This course introduces the basics of cluster and supercomputing with MPI (the message passing interface) and the basics of GPU computing with CUDA and OpenCL. This course will also review current research being done in the areas of high performance distributed computing and GPU computing.


Objectives


At the completion of this course, students should be proficient in GPU computing and programming in MPI; as well as knowledgeable of the current research being done in the area of high performance distributed computing and GPU computing. Main objectives include:

  1. Introduce super/cluster computing with MPI.
  2. Introduce GPU computing with CUDA.
  3. Examine a wide range of current topics in high performance distributed computing.
  4. Participate in a research project to gain expertise in HPDC.


Outcomes


Students will gain knowledge/understanding of the following:

  1. MPI and super/cluster computing.
  2. GPU computing with CUDA.
  3. Cluster and GPU architectures.
  4. Current research in high performance distributed computing.
  5. The process of performing research in a computer science topic and writing an academic research paper.
Students will acquire the ability to do the following:
  1. Create and debug programs in MPI and CUDA.
  2. Run applications on clusters and GPUs.
  3. Write a research paper using LaTeX.
  4. Present research topics in front of a group.


Pre-Requisites


None.


Text


The following texts are suggested for this course:

  • An Introduction to Parallel Programming, Peter S. Pacheco.
  • Programming Massively Parallel Processors, David B. Kirk and Wen-mei W. Hwu.


Grading


The course grade will consist of one group research project, one research paper presentation, four programming assignments and one test. The grade will be calculated as follows:

  • 40% - Group Research Project:
    • 10% - Initial Proposal and Related Work Survey Paper
    • 10% - Group In-Class Presentation
    • 20% - Final Paper
  • 40% - Programming Assignments:
    • 10% - MPI Programming Assignment 1
    • 10% - MPI Programming Assignment 2
    • 10% - CUDA Programming Assignment 1
    • 10% - CUDA Programming Assignment 2
  • 10% - In Class Research Paper Presentation
  • 10% - In Class Participation

There will be the following grade distribution:

  • [90 - 100]: A
  • [80 - 89.9999...]: B
  • [70 - 79.9999...]: C
  • [65 - 69.9999...]: D


Academic Integrity


The development of the individual problem solving skills needed for computer programming is one of the major objectives of this course. Students are to work independently of each other in completing the programming assignments. Any exception to this rule will require documentation signed by me allowing the collaborative work.

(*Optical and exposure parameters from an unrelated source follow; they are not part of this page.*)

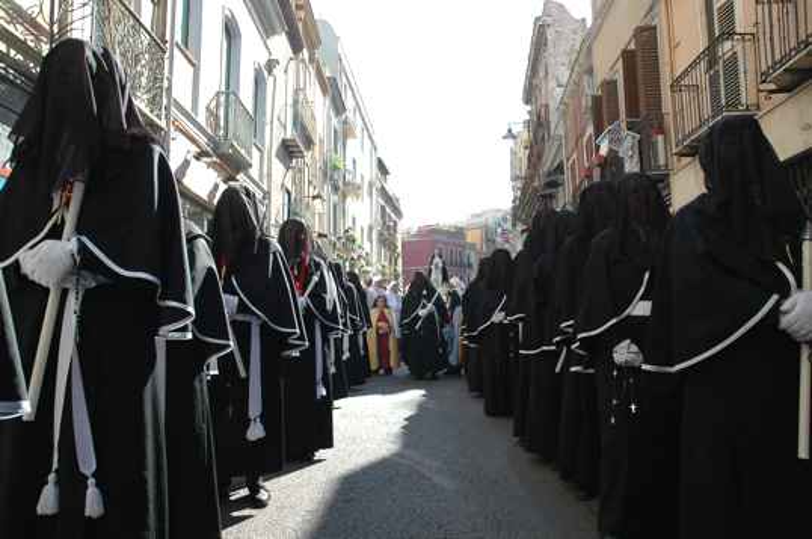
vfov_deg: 47.8
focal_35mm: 27
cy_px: 270
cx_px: 406
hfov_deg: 67.5
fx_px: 608
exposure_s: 1/200
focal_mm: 18
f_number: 9
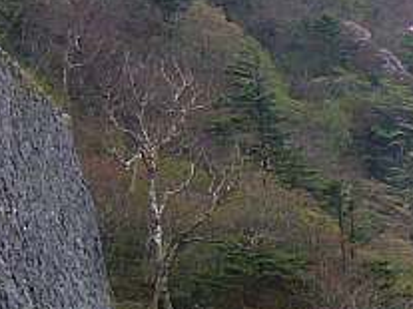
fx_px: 1514
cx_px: 563
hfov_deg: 14.7
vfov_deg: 11.6
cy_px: 243
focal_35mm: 127
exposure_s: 1/320
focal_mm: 4.9
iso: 80
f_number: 2.9
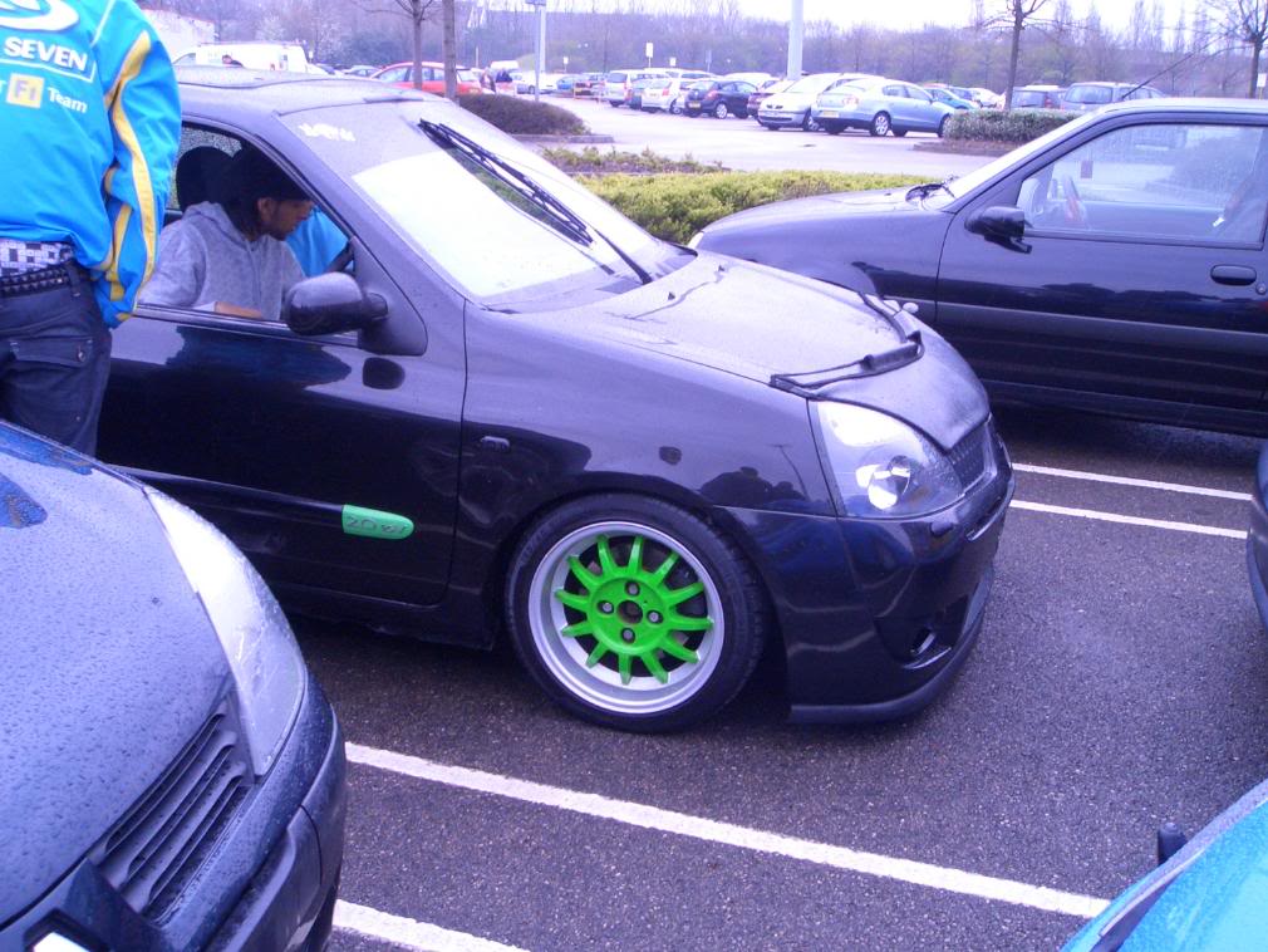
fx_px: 1319
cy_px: 476
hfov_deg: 51.3
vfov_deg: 39.7
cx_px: 634
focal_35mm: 36
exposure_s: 1/80
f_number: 4
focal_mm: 4.8
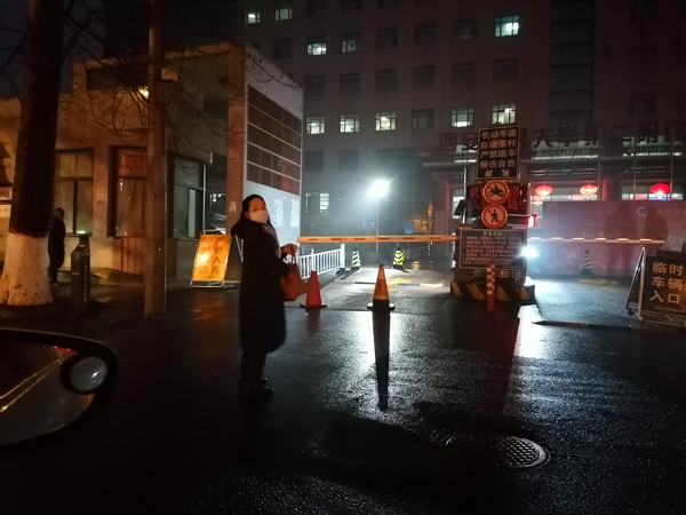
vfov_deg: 51.4
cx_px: 343
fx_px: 535
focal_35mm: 27
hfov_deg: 65.3
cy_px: 258
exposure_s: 1/20
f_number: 1.8
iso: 2000
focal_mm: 5.3
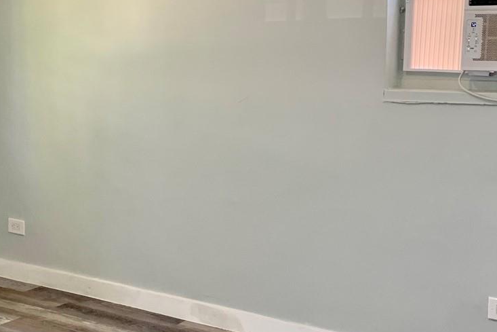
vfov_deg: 23.0
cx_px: 111
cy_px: 162
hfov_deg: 33.1
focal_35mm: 59
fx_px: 815
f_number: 1.8
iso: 80
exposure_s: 1/60
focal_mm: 4.25
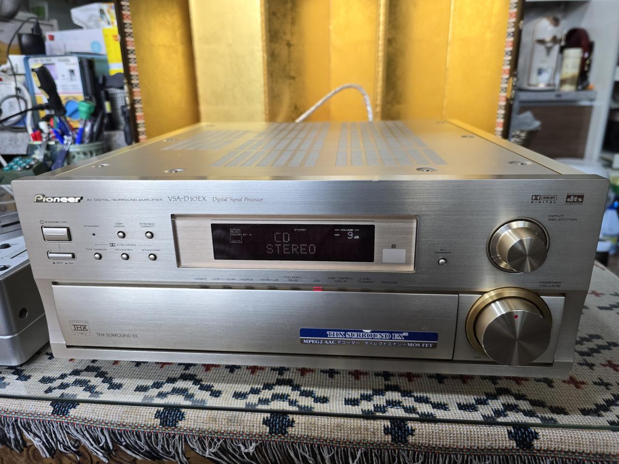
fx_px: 411
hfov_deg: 73.9
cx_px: 310
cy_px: 232
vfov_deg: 58.9
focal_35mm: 23
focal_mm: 6.3
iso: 125
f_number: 1.7
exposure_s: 1/120
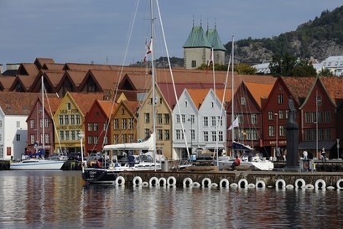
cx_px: 174
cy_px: 116
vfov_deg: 8.6
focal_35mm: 159
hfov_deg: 12.9
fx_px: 1515
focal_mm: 155
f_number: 11
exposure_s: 1/320
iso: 200
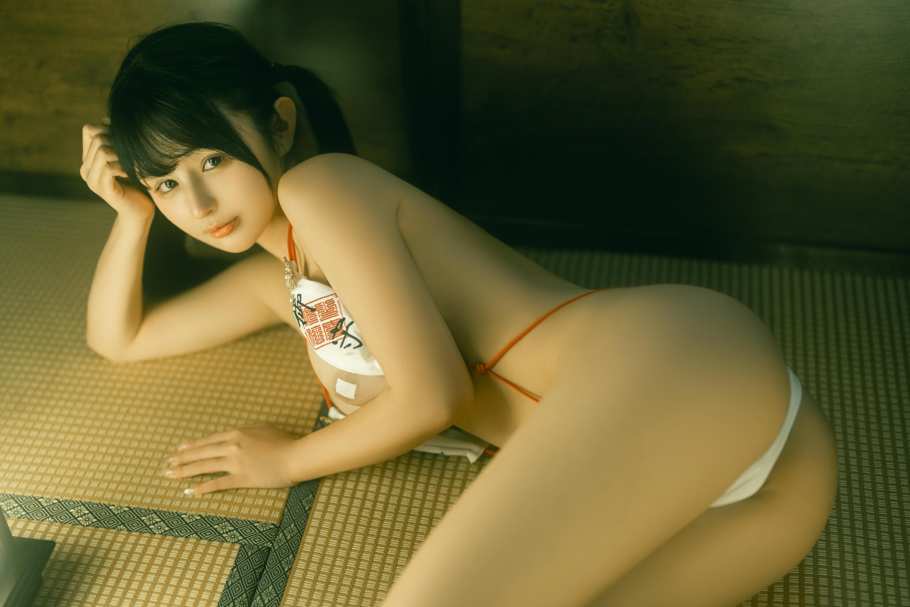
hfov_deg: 39.6
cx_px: 455
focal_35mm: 50
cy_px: 304
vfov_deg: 27.0
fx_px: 1264
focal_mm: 50
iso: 250
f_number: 1.4
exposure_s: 1/40
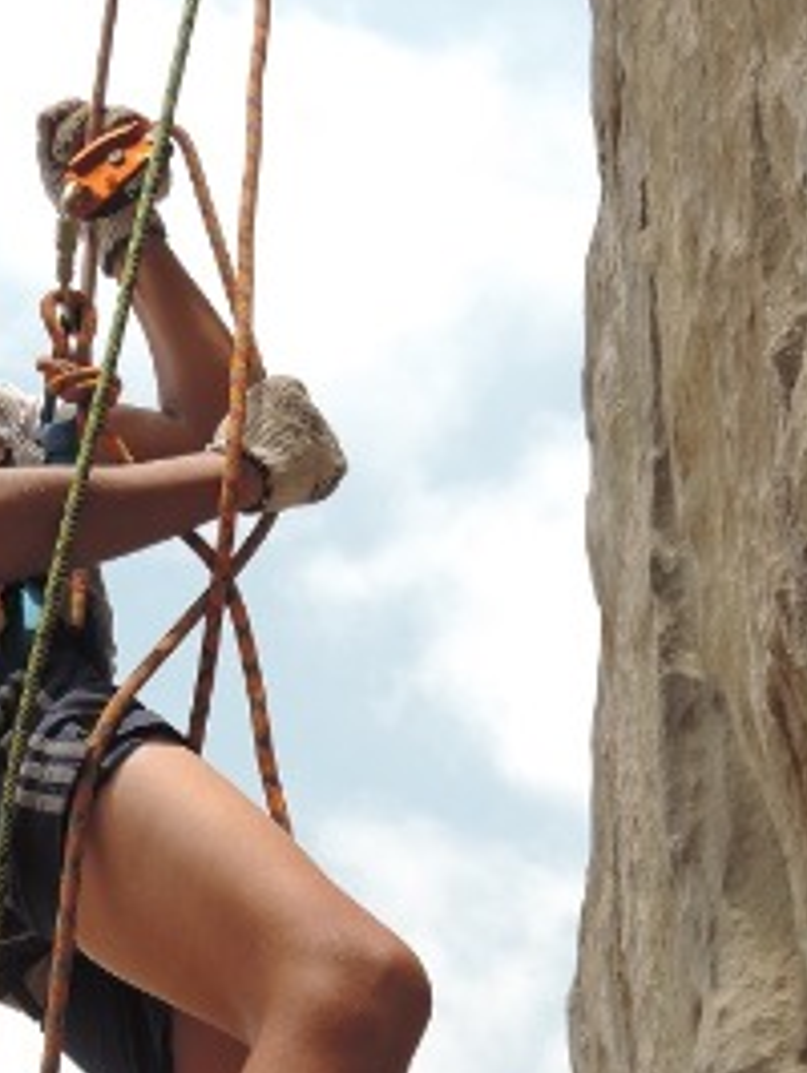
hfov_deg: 14.4
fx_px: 3197
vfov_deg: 18.9
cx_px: 303
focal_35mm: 103
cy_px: 871
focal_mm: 8.9
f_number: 3.6
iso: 100
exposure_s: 1/1000
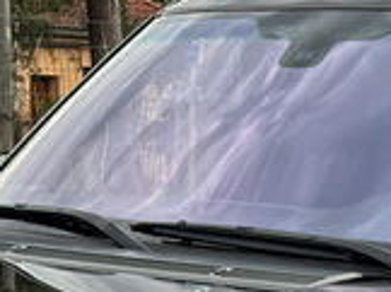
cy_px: 475
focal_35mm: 178
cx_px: 101
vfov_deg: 8.1
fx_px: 2008
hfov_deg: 11.1
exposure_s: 1/138
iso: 64
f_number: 1.78
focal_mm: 6.86
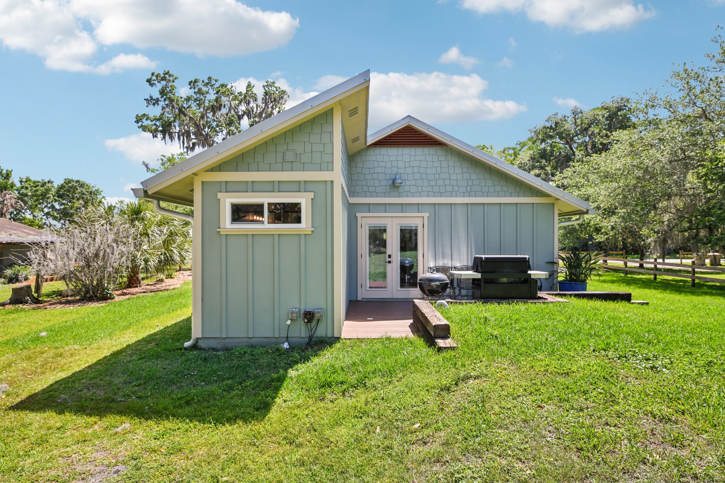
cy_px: 242
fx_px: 383
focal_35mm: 19
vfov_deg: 64.5
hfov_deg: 86.9
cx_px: 362
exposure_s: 1/320
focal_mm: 19
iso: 400
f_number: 8
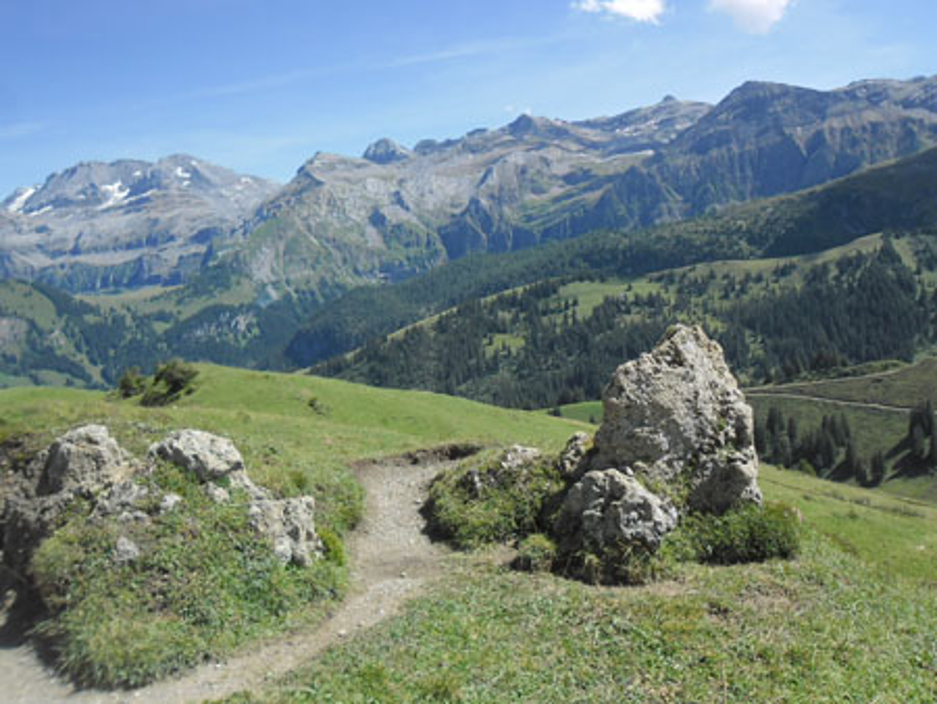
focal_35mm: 27
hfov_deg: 65.3
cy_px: 352
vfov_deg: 51.4
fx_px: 731
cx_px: 468
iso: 80
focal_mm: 4.9
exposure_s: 1/608
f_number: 3.5
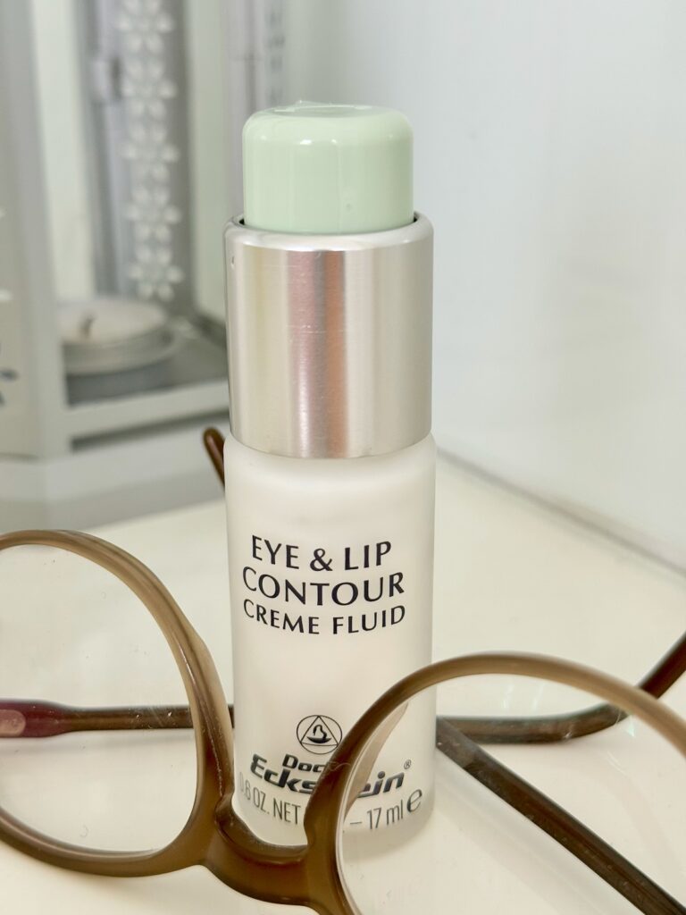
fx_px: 1268
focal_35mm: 48
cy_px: 458
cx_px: 343
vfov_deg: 39.7
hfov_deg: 30.3
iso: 100
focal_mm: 6.76
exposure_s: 1/99
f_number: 1.78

If you need help, you are welcome to consult with your instructor, your teaching assistant, or the staff of the department's Instructional Help Desk in 109A Streibel Hall. A submission of source code that you did not develop or homework assignments that was not your individual writing will be treated as plagiarism. These assignments will receive zero points and you may be referred to the Associate Dean of Student Life as a case of Scholastic Dishonesty.


Attendance


Class attendance and lab attendance are required. Any student missing more than 6 classes without a doctors excuse will fail the course. The classroom is the primary venue for course material, announcements, and other information relevant to the course. An on-line course management system may be used to make some information available to students, but this is intended to enhance, not replace, classroom interaction.


Homework and Lab Submission


Code for homeworks and labs must be commented and properly formatted (see different coding styles, I prefer 1TBS) or points will be taken away. The final homework submission must be submitted through Moodle. Each homework will list its grading criteria.

Late assignments will have their grades penalized by 15% the first day, and 30% the second day. No assignments will be accepted more than two days late. Homeworks are to be done individually (see Academic Integrity) and may involve a significant amount of programming, so start them early.


Lab Policies


All lab assignments must be completed by the end of the lab session. Any exception will require proper excuse with permission granted before the end of the lab session. Partial credit may be given to incomplete work.

Any issues related to the machines in the computer labs can be sent to cslabs@cs.und.edu.


Students with Disabilities


Upon request, the Computer Science Department will provide reasonable accommodations for students with disabilities as specified in the policies of the UND office of Disability Services for Students (DSS). You must contact your instructor to request and arrange accommodations.